Une perception similaire est perceptible dans les propos de Louis Caprioli, un spécialiste hexagonal de la question. «La volonté d’unifier les forces djihadistes dans la région est claire. Mais pour l’instant, il leur manque une âme, un coordinateur. Al Zawahiri n’a pas désigné Droukdal dans ce rôle», explique cet ancien sous-directeur de l’antiterrorisme à la Direction de la surveillance du territoire (DST, contre-espionnage).

Responsable en poste, Christophe Chaboud, chef de l’Unité de coordination de la lutte antiterroriste au niveau de l’appareil sécuritaire français (UCLAT), se livre à une lecture plus nuancée. «Le lien éventuel qui existerait entre les islamistes dans ces pays est idéologique, et sans doute pas opérationnel».

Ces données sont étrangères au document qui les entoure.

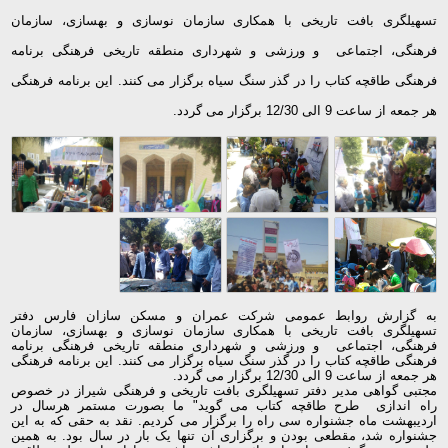
تسهیلگری بافت تاریخی با همکاری سازمان نوسازی و بهسازی، سازمان
فرهنگی، اجتماعی
و ورزشی و شهرداری منطقه تاریخی فرهنگی برنامه
فرهنگی طاقچه کتاب را در گذر سنگ سیاه برگزار می کنند. این برنامه فرهنگی
هر جمعه از ساعت 9 الی 12/30 برگزار می گردد.
به گزارش روابط عمومی شرکت عمران و مسکن سازان فارس دفتر
تسهیلگری بافت تاریخی با همکاری سازمان نوسازی و بهسازی، سازمان
فرهنگی، اجتماعی
و ورزشی و شهرداری منطقه تاریخی فرهنگی برنامه
فرهنگی طاقچه کتاب را در گذر سنگ سیاه برگزار می کنند. این برنامه فرهنگی
هر جمعه از ساعت 9 الی 12/30 برگزار می گردد.
مجتبی گواهی مدیر دفتر تسهیلگری بافت تاریخی و فرهنگی شیراز در خصوص
راه اندازی
طرح طاقچه کتاب می گوید" ما بصورت مستمر هرسال در
اردیبهشت ماه جشنواره سی راه را برگزار می کردیم. نقد به حقی که به این
جشنواره شد، مقطعی بودن و برگزاری آن تنها یک بار در سال بود. به همین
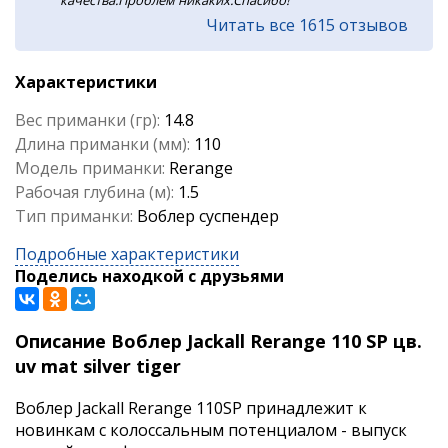
качества.Проблем никаких.Спасибо!
Читать все 1615 отзывов
Характеристики
Вес приманки (гр):
14.8
Длина приманки (мм):
110
Модель приманки:
Rerange
Рабочая глубина (м):
1.5
Тип приманки:
Воблер суспендер
Подробные характеристики
Поделись находкой с друзьями
Описание Воблер Jackall Rerange 110 SP цв.
uv mat silver tiger
Воблер Jackall Rerange 110SP принадлежит к
новинкам с колоссальным потенциалом - выпуск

Selon lui, «même si on vient d’assister en quelques mois à des événements rapprochés en Tunisie, au Maroc et en Algérie, on ne peut pas dire que tout est lié, qu’une espèce de direction centrale décide de frapper un jour là, un autre ailleurs. Au contraire, tout paraît tellement déstructuré». Après les attentats d’Alger, d’aucuns, de par et d’autre de la Méditerranée, étaient tentés d’y voir un lien avec les événements qui avaient agité la veille Casablanca. Dominique Thomas se garde de franchir ce pas.

«La concordance des dates est fortuite», dit-il de manière tranchée. Al Qaïda au Maghreb «a la volonté de devenir le centre opérationnel d’un djihad transmaghrébin, mais cela reste un projet». Et le chercheur à l’Ecole des hautes études en sciences sociales de préciser, affirmatif : «les seuls liens connus du GSPC avec l’étranger sont avec la Tunisie».

«Une chose est sûre, estime Anne Giudicelli du bureau de consulting Terrorisc, il y a entre ces groupes locaux parfois disséminés des échanges dynamiques, une coordination sur des types de cibles. Avec comme objectif de faire tomber les trois régimes en place».